ОТРЫВОК ТЕКСТА =>
+++++

О какой же разновидности либерализма идёт речь? Масштабные видоизменения классического либерализма начались после Второй мировой войны. Для этого потребовалось, чтобы доктрина свободного рынка была опрокинута Великой депрессией в 1930-е годы и социальный либерализм восторжествовал после 1945 г. на волне послевоенных массовых ожиданий. Тогда история либеральной мысли продемонстрировала, что либерализм может быть вместилищем гуманистической традиции в союзе с левой идеей. Такой союз привёл к внедрению практики социального государства и социального рынка, создал феномен государства благосостояния, на котором здесь до сих пор во многом зиждется социальный мир в Европе. У. Беверидж, один из идейных отцов-основателей государства благосостояния, был не консерватором и не социал-демократом, а известным деятелем Либеральной партии Британии.

+++++

МАТЕРИАЛ УПРАЖНЕНИЯ =>
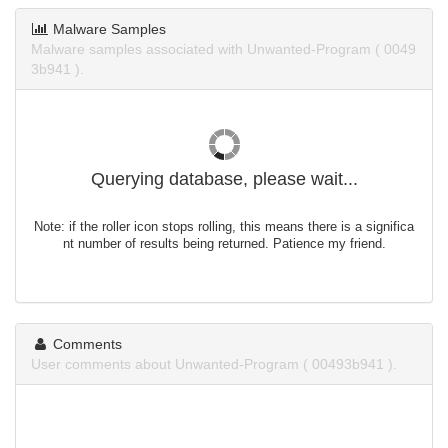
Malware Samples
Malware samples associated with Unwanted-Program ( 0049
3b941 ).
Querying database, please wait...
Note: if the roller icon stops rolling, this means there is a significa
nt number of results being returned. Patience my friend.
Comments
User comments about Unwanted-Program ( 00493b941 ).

+++++

ЗАДАНИЯ УПРАЖНЕНИЯ =>
**1)** Воспроизведите слово в слово все записи, но изображения в ответ не включайте.
**2)** Допишите текст о социальном либерализме, начав сразу после его последнего предложения.

ВЫПОЛНЕННЫЕ ЗАДАНИЯ =>
**1)**
Malware Samples
Malware samples associated with Unwanted-Program ( 0049
3b941 ).
Querying database, please wait...
Note: if the roller icon stops rolling, this means there is a significa
nt number of results being returned. Patience my friend.
Comments
User comments about Unwanted-Program ( 00493b941 ).

**2)**
Следующий период крупных изменений пришёлся на 1970–1980-е годы, когда получил распространение экономический неолиберализм на основании идей (в части социальной и экономической теории) Ф. фон Хайека, Л. фон Мизеса, К. Поппера, И. Берлина, М. Фридмана и др. Достаточно быстро экономический неолиберализм перерос в политический, воплотившись в феноменах тэтчеризма и рейганомики.

В 1990–2000-е годы на фоне раскручивания ультрафазы глобализации политический неолиберализм превращался из динамичной и для своего времени эффективной концепции в догматическую, а по ряду вопросов – в политическую идеологию, нетерпимую к иным взглядам. Продвижение неолиберальных идей с конца 1990-х годов стало сращиваться с силовыми методами изменения действительности, будь то концепции “гуманитарной интервенции”, “смены режима” или “демократической революции”. В этом либерализм слился с правым консерватизмом (неоконсерватизмом), создав гремучую смесь, которая породила идею “либеральной военной интервенции”. Президент Франции Э. Макрон сказал об этом так: “Иногда мы ошибочно пытались насадить наши ценности, изменить режимы без участия народов. Так было в Ираке и Ливии… в определённые моменты такие мысли были и в отношении Сирии, но там всё провалилось. В целом этот элемент западного подхода, без сомнения, был большой ошибкой начала нового века. Он стал результатом слияния двух течений: права на вмешательство и неоконсерватизма. Они переплелись и дали эти трагические результаты, потому что, как мне кажется, через суверенитет народов нельзя переступать” [21].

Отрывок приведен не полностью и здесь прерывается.